____ TESTO DI PARTENZA
Corea del Nord, l’Australia “allena” la flotta navale con scudi anti-missile

L’Australia sta valutando l’ipotesi di incrementare la sua flotta navale per «far fronte al comportamento molto irregolare della Corea del Nord». Lo ha dichiarato il ministro della Difesa e dell’Industria Christopher Pyne ai giornalisti ad Adelaide, spiegando che i nuovi cacciatorpediniere della Marina potrebbero essere dotati di scudi di difesa missilistica. La prima delle tre navi da guerra del programma Air Warfare Destroyer è stato costruito e altri due saranno completati nel 2018.

L’Australia incrementa la flotta vs la Corea del Nord

Tuttavia, dopo l’ultimo lancio missilistico di Pyongyang, l’Australia può modificare il sistema di difesa di 1,3 miliardi di dollari annunciato nel mese di giugno per renderlo marittimo piuttosto che terreste. «Nel libro bianco della difesa e nel piano integrato degli investimenti, gli aggiornamenti delle capacità di distruzione dei cacciatorpedinieri sono già state prese in considerazione», ha detto Pyne, spiegando che un’arma simile allo scudo di difesa missilistico degli Stati Uniti potrebbe richiedere fino a 10 anni per costruire e costare almeno 10 miliardi di dollari. La protezione contro i missili balistici intercontinentali sarà considerata anche per le nove fregate costruite ad Adelaide.
________
____ VOCI FORNITE
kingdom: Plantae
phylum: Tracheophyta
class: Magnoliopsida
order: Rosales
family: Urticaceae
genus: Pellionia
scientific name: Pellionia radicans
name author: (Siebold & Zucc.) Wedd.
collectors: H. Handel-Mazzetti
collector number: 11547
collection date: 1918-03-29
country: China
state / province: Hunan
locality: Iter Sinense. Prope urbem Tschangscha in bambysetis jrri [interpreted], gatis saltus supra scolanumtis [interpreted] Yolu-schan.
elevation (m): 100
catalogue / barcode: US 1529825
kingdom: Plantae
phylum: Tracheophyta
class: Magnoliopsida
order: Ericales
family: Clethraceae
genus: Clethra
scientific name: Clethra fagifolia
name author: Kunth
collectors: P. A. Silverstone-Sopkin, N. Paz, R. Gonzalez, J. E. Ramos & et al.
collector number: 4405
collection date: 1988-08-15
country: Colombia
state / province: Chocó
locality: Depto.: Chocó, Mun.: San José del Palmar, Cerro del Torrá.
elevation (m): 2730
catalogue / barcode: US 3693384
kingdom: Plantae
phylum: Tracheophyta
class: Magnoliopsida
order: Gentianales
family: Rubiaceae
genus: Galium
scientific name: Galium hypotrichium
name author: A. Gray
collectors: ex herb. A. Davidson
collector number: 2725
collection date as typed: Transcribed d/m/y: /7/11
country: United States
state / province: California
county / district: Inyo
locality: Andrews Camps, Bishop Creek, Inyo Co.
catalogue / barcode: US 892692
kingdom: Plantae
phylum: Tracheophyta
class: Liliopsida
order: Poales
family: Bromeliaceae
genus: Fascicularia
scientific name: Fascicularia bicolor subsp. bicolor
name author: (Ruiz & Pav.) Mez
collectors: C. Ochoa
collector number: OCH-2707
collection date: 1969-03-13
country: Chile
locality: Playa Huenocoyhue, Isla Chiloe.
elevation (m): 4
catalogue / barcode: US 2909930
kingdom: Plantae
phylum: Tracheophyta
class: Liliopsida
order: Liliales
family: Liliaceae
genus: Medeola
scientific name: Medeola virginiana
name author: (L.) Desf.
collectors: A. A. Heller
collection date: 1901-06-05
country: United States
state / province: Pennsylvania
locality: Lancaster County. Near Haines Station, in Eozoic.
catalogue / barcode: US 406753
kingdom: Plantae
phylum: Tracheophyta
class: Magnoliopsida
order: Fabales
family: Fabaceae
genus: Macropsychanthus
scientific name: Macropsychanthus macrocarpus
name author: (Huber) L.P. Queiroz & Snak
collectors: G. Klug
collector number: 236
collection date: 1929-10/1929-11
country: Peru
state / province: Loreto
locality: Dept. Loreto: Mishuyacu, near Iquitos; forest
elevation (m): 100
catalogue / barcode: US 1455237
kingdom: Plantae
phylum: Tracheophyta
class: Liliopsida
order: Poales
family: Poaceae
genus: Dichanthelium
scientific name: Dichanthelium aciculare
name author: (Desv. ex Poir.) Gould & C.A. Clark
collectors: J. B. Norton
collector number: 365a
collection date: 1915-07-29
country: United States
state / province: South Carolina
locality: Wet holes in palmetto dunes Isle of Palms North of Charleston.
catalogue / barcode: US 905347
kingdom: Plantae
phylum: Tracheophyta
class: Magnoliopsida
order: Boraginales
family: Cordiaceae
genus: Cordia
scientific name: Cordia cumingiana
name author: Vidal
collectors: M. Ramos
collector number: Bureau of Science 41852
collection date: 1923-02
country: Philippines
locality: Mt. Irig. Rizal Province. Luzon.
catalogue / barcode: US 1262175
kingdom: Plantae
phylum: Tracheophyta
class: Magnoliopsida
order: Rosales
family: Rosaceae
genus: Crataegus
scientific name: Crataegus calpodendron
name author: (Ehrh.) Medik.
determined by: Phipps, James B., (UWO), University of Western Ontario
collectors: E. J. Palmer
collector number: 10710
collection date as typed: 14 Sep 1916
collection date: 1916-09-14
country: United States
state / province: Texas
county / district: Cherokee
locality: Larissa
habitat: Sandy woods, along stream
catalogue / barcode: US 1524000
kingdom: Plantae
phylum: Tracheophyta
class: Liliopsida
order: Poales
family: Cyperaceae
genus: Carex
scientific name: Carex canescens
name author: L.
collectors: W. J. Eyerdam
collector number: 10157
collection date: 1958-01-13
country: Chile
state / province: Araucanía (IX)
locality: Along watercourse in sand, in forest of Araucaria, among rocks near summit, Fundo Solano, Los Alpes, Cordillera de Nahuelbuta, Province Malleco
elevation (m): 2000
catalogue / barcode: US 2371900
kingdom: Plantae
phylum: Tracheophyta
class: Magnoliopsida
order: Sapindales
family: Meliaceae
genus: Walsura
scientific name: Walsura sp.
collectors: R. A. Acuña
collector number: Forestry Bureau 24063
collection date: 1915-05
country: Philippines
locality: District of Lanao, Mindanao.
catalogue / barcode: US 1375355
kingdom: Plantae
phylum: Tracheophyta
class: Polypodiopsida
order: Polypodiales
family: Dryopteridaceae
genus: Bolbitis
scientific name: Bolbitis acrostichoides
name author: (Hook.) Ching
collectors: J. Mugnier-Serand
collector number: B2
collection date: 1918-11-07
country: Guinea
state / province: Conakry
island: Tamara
________
_ISTRUZIONI:_
a – Secondo l'articolo sulla flotta navale australiana, quanto costerebbe come minimo un'arma simile allo scudo di difesa missilistico degli Stati Uniti?
b – Indica se ciascuna affermazione concorda con l'articolo sulla flotta navale australiana. Rispondi sì o no e cita le parole del testo che lo dimostrano. (i) Christopher Pyne ha parlato ai giornalisti ad Adelaide. (ii) Il sistema di difesa annunciato a giugno vale 2 miliardi di dollari. (iii) Il programma Air Warfare Destroyer comprende cinque navi da guerra.
c – Prosegui l'articolo sulla flotta navale australiana a partire dal punto in cui si interrompe.

_SOLUZIONI DELL'ESERCIZIO:_
a – Almeno 10 miliardi di dollari.

b –
(i) Sì: «Lo ha dichiarato il ministro della Difesa e dell’Industria Christopher Pyne ai giornalisti ad Adelaide».
(ii) No: «il sistema di difesa di 1,3 miliardi di dollari annunciato nel mese di giugno».
(iii) No: «La prima delle tre navi da guerra del programma Air Warfare Destroyer».

c –
Le azioni militari sono sul tavolo

Il rischio di un missile nordcoreano che punta sull’Australia è basso, ha riferito dal canto suo il ministro degli Esteri Julie Bishop a Sky News. Tuttavia, il governo è profondamente preoccupato per ciò che definisce un atto «molto provocatorio della Corea del Nord». Bishop ha affermato che le opzioni militari sono rimaste sul tavolo, anche il segretario di Stato americano Rex Tillerson ha assicurato che prima di intraprendere ulteriori azioni saranno portate avanti tutte le opzioni politiche, diplomatiche ed economiche.